Casablanca is located in the central western part of Morocco, in front of the Atlantic Ocean. Considered the largest city in the Maghreb, the city is also one of the largest and most important metropolises in Africa, in terms of finances and demography. The city is the country's main port and one of Africa's most important economic centers. It has around 4 million inhabitants and is considered the financial and commercial district, while the capital is Rabat.
The origins of the city
Casablanca's first name was Anfa, in Berber dialect in the 7th century BC. Later, when Portugal conquered Anfa in the 15th century, it rebuilt it, changing its title to Casa Branca. It comes from the Portuguese meaning "White House". Its current Spanish name appeared when the Portuguese Empire was incorporated into the Spanish Empire. In the middle of the French colonial period in the country, the term became Casablanca. It is still called Casa by many locals and foreigners.
A tour of the Corniche
Boulevard de la Corniche runs along Casablanca's waterfront for several kilometers, with a promenade lined with palm trees which has experienced a major revival since the 2000s. On one side, there are sandy beaches, mostly with private beach clubs, which slope gently towards the water. On the other, there are hotels, restaurants, fast food chains, bars, exclusive nightclubs, hookah bars etc. Coming to the Corniche at the end of the afternoon to stroll along the Atlantic and watch the sunset from the terrace of a cafe is just a wonder.
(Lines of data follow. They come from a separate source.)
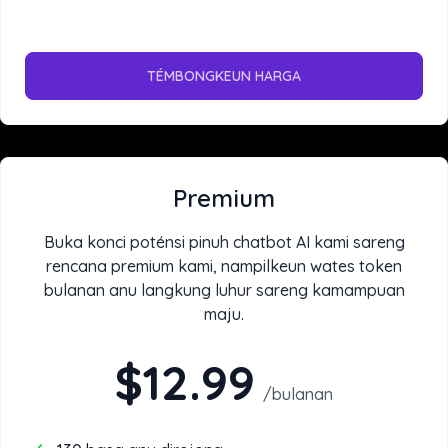
TÉMBONGKEUN HARGA
Premium
Buka konci poténsi pinuh chatbot AI kami sareng
rencana premium kami, nampilkeun wates token
bulanan anu langkung luhur sareng kamampuan
maju.
$12.99
/
bulanan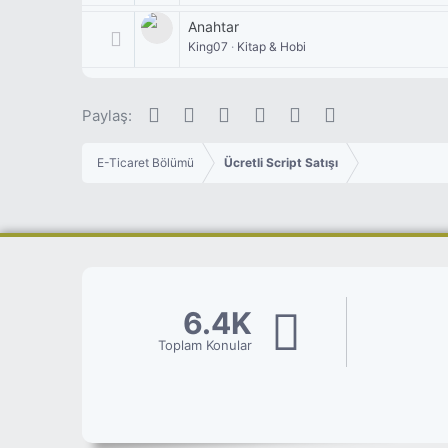
Anahtar
King07
Kitap & Hobi
Facebook
Twitter
Pinterest
Tumblr
WhatsApp
E-posta
Paylaş:
E-Ticaret Bölümü
Ücretli Script Satışı
6.4K
Toplam Konular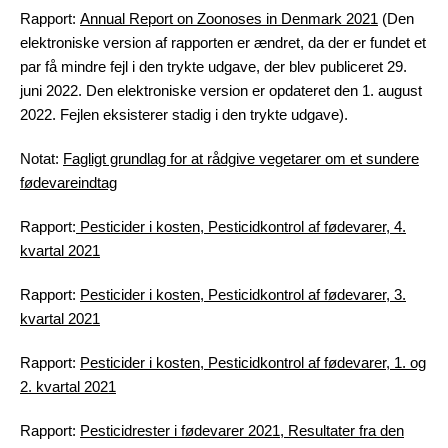
Rapport:
Annual Report on Zoonoses in Denmark 2021
(Den
elektroniske version af rapporten er ændret, da der er fundet et
par få mindre fejl i den trykte udgave, der blev publiceret 29.
juni 2022. Den elektroniske version er opdateret den 1. august
2022. Fejlen eksisterer stadig i den trykte udgave).
Notat:
Fagligt grundlag for at rådgive vegetarer om et sundere
fødevareindtag
Rapport:
Pesticider i kosten, Pesticidkontrol af fødevarer, 4.
kvartal 2021
Rapport:
Pesticider i kosten, Pesticidkontrol af fødevarer, 3.
kvartal 2021
Rapport:
Pesticider i kosten, Pesticidkontrol af fødevarer, 1. og
2. kvartal 2021
Rapport:
Pesticidrester i fødevarer 2021, Resultater fra den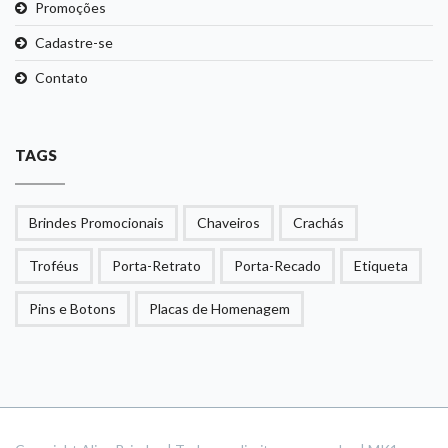
Promoções
Cadastre-se
Contato
TAGS
Brindes Promocionais
Chaveiros
Crachás
Troféus
Porta-Retrato
Porta-Recado
Etiqueta
Pins e Botons
Placas de Homenagem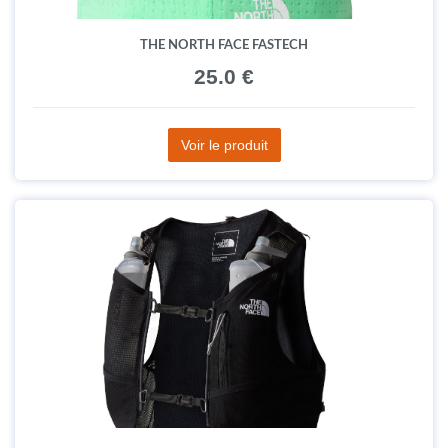
THE NORTH FACE FASTECH
25.0 €
Voir le produit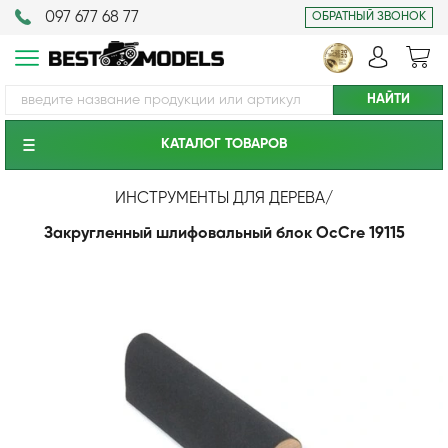
097 677 68 77
ОБРАТНЫЙ ЗВОНОК
КАТАЛОГ ТОВАРОВ
ИНСТРУМЕНТЫ ДЛЯ ДЕРЕВА
/
Закругленный шлифовальный блок OcCre 19115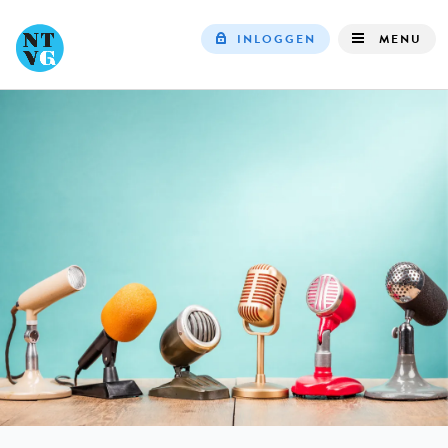
INLOGGEN
MENU
Top
navigation
IN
Architecture, art and decoration
Casablanca experienced unprecedented growth during the time of the French protectorate. The economic development implemented by General Lyautey (1854-1934), as a kind of insurance against insurrection, is represented by large boulevards and a style of architecture that mixes the curved lines of the decoration with the characteristics traditional Moroccan zellige, interior courtyards and design adapted to the climate. Many of the best works of Moorish architecture in Casablanca can be found in the streets bounded by Mohammed V and Lalla Yacout Avenue to the north and south, and Ibn Batouta Street to the east.
Hassan II mosque
On a promontory above the ocean is Africa's largest mosque and the world's third largest mosque. The Hassan II Mosque was inaugurated in 1993 after less than eight years of construction. It can accommodate 105,000 faithful, including 25,000 indoors and 80,000 in the field. One of the many astonishing feats is the minaret, the second tallest in the world, with its 210 meters and its laser beam pointed at Mecca. If the dimensions of the Hassan II mosque are impressive, its marble columns, its horseshoe arches, its chandeliers, its woodcarvings and its zellig moldings, all produced by 6,000 master craftsmen from all over Morocco, testify to 'exquisite craftsmanship.